ACADEMICS

Newest Building Named


September's debut was only the beginning for the York Wellness and Rehabilitation Institute

by Erich Van Dussen

York Wellness and Rehabilitation Institute

In a Connections article last year announcing plans for Nazareth’s Wellness and Rehabilitation Institute, the institute was described in theory as a hothouse where patient-centered care would bloom. Now that facility is a reality—having celebrated with a grand-opening ceremony on September 18—and the blossoms are everywhere.

“The students are ecstatic, and that enthusiasm is spreading to their clients,” says Shirley Szekeres, Ph.D., the institute’s director and former dean of the School of Health and Human Services (SHHS). “Everyone is so excited about this new environment, and what we can do now that we couldn’t before.”

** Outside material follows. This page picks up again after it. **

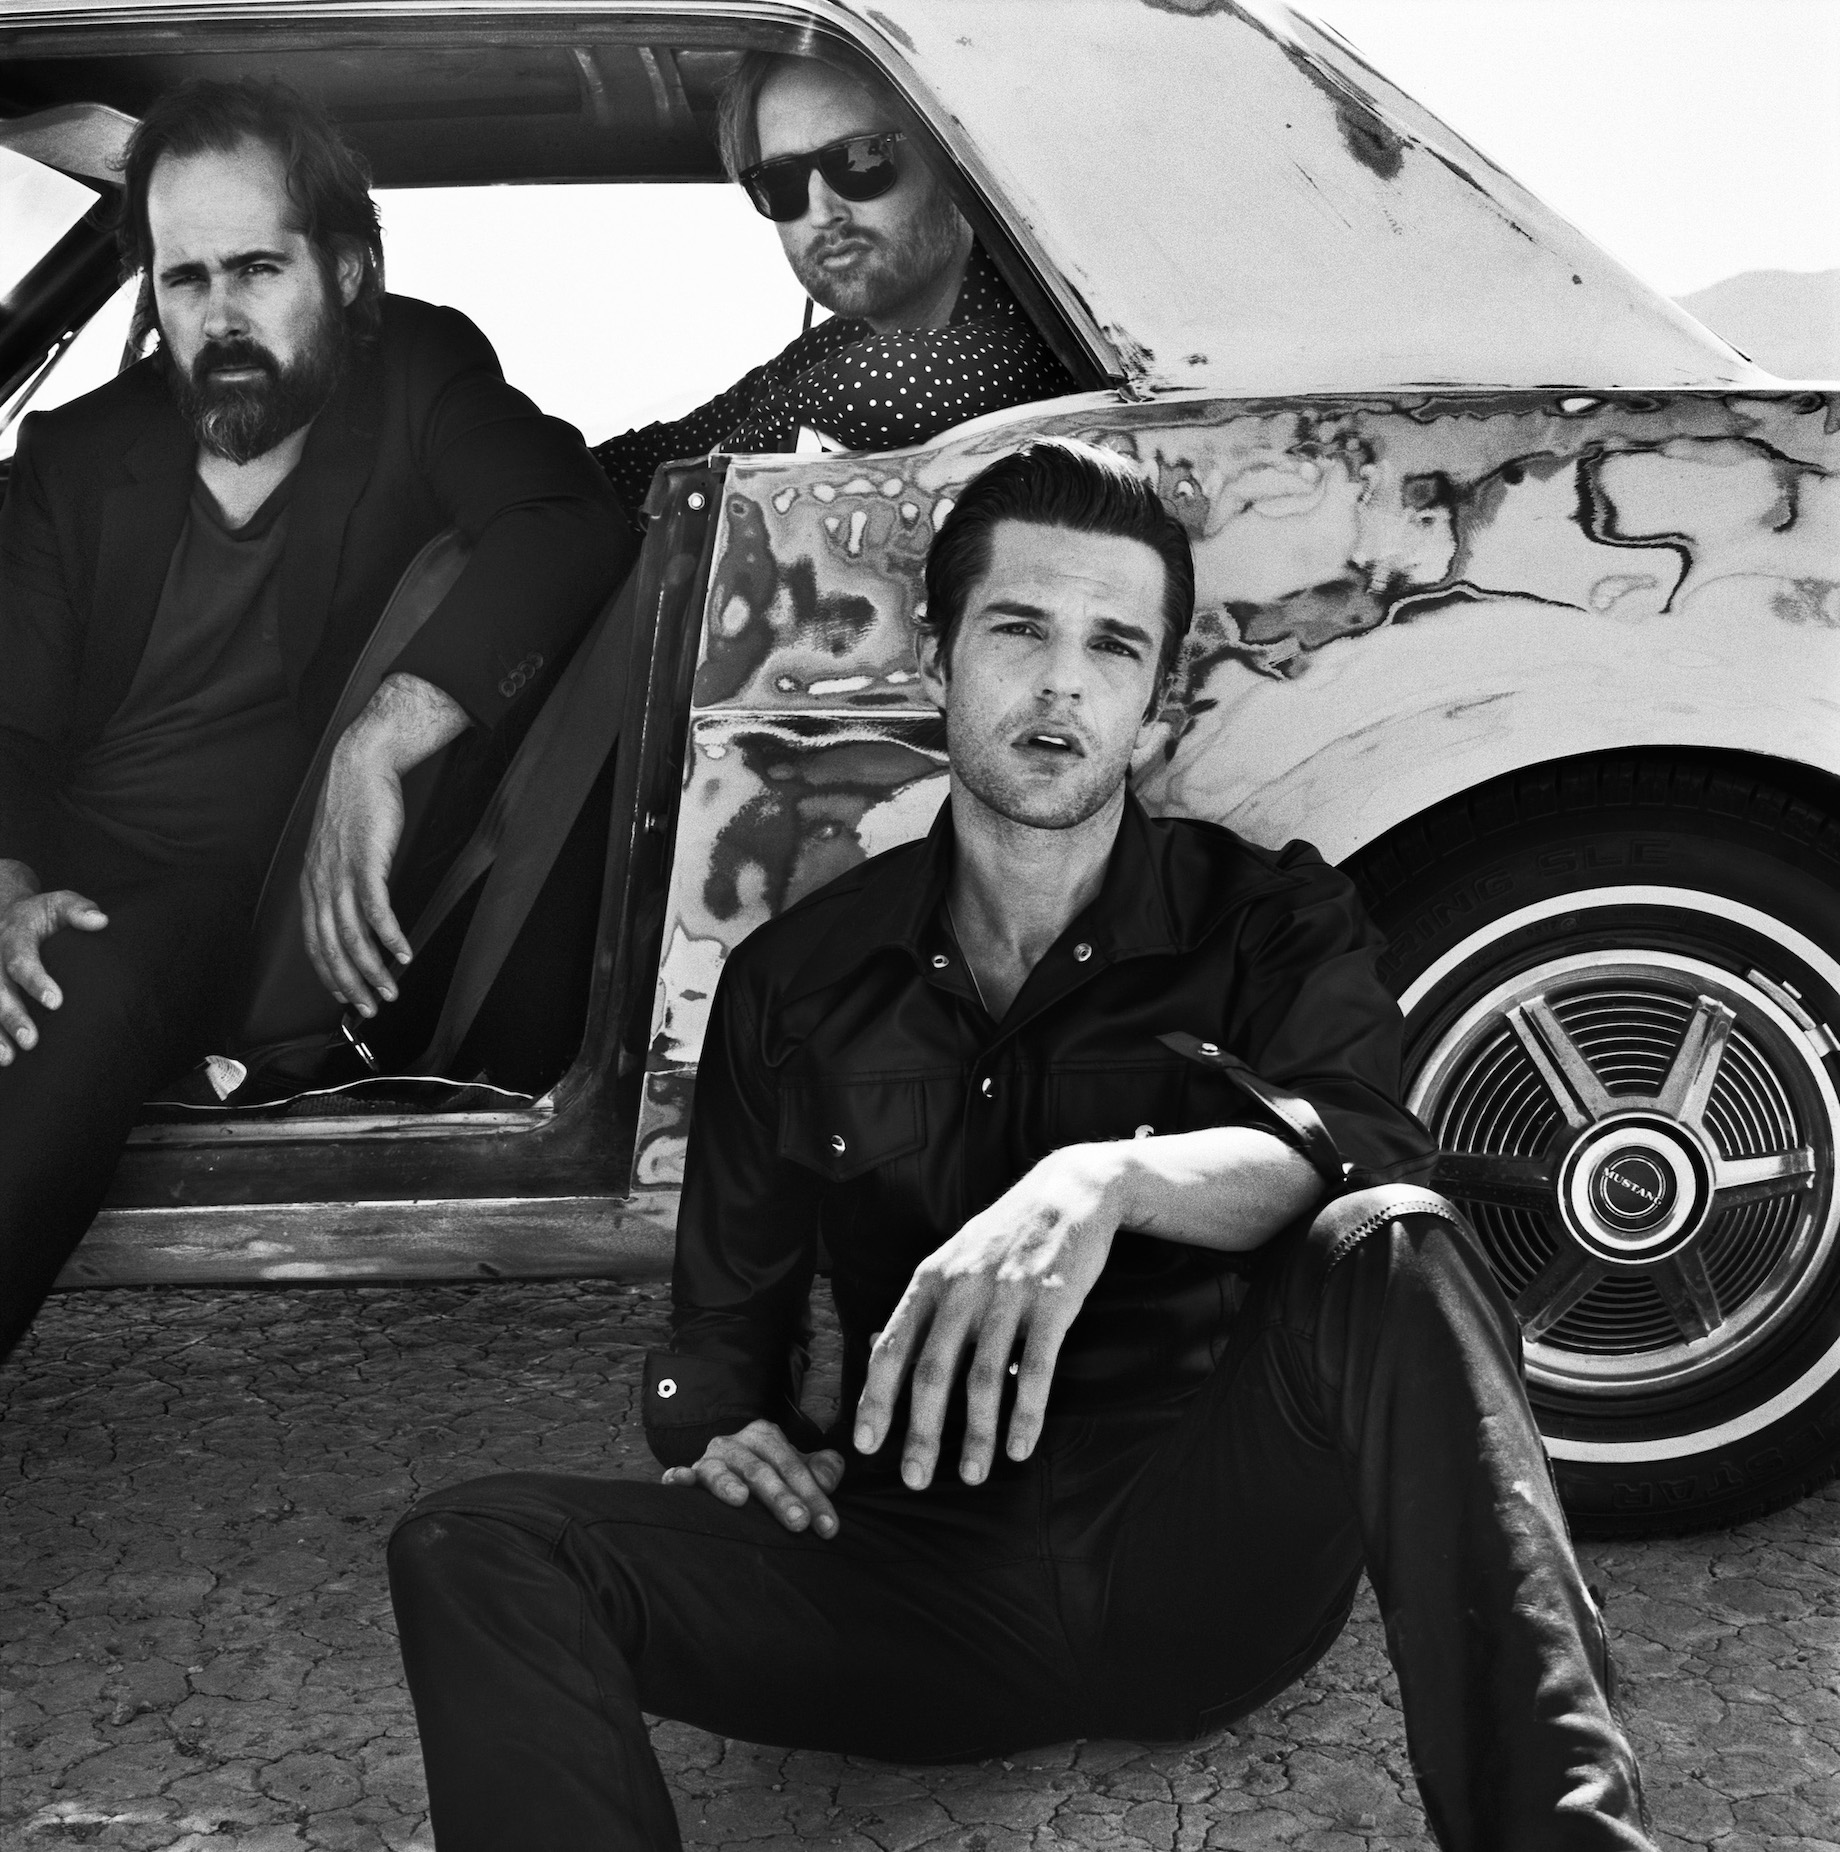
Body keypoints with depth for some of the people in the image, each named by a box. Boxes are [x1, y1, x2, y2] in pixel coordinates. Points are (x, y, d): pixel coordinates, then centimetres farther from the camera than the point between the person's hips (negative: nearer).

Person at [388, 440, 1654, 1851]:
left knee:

At the opening ceremony, the facility’s official name was also announced: the York Wellness and Rehabilitation Institute, named for the York family and paying tribute to the family’s contributions to health care that have spanned four generations and more than a century, as well as Frank York, a Nazareth trustee, who was actively involved in the visioning and planning of this innovative institute and the building’s renovation and expansion.

“He was involved right from the beginning, helping to make sure the building plans would fit our vision,” Szekeres recalls. “I’m so thrilled that he agreed to let us name this for his family.”

The 66,700-square-foot York Institute provides a central home on the Nazareth campus for an array of SHHS disciplines that train future clinical professionals while providing much-needed services to clients in the community.

Alone, these disciplines—speech pathology, physical and occupational therapy, art and music therapy, and more—deliver profound benefits to clients. But within the institute’s collaborative environment, student practitioners are encouraged to find ways to meld the disciplines to create solutions that amount to much more than the sum of their parts.

Emphasizing interprofessional education helps students focus less on mastery of a single discipline and more on patient outcomes, Szekeres says. Along with their traditional classroom and clinical training, SHHS students are encouraged to think creatively about ways to combine their disciplines for the good of their patients.

And ideas are already filling the corridors of the institute—including one example that’s already in the works.

“We have a lot of talent among our clients—there are musicians and poets, for example—and our brain injury clinic has tried to showcase that talent in the past, but it’s been a challenge,” Szekeres says. “Now the students are going to use the [institute’s] lobby as an area where the clients can perform in their areas of expertise.” Clinical work during the semester will align with the goal of preparing these client performers for their lobby debut.

Next summer, the York Institute will be the center of an even bigger event: an international conference, Innovations in Interprofessional Collaboration: Individual, Community, and Global Engagement, set for June 16–18, 2016. The event, planned by SHHS faculty, aims to bring wellness professionals from around the world to the Nazareth campus—and it will be interprofessional in spirit as well as in name.

“We want to encourage dialogues and discussions, so everyone who attends will get a true sense of the rich experience that comes from real collaboration,” says Szekeres. “This is the kind of thing we always wanted to happen, but we never had the opportunity to put it all together before.”


Erich Van Dussen is a freelance writer in Rochester, New York.

York family

Members of the York family celebrate the institute’s grand opening. Left to right: Frank York, Kathy Garen, Gerald York, and James York.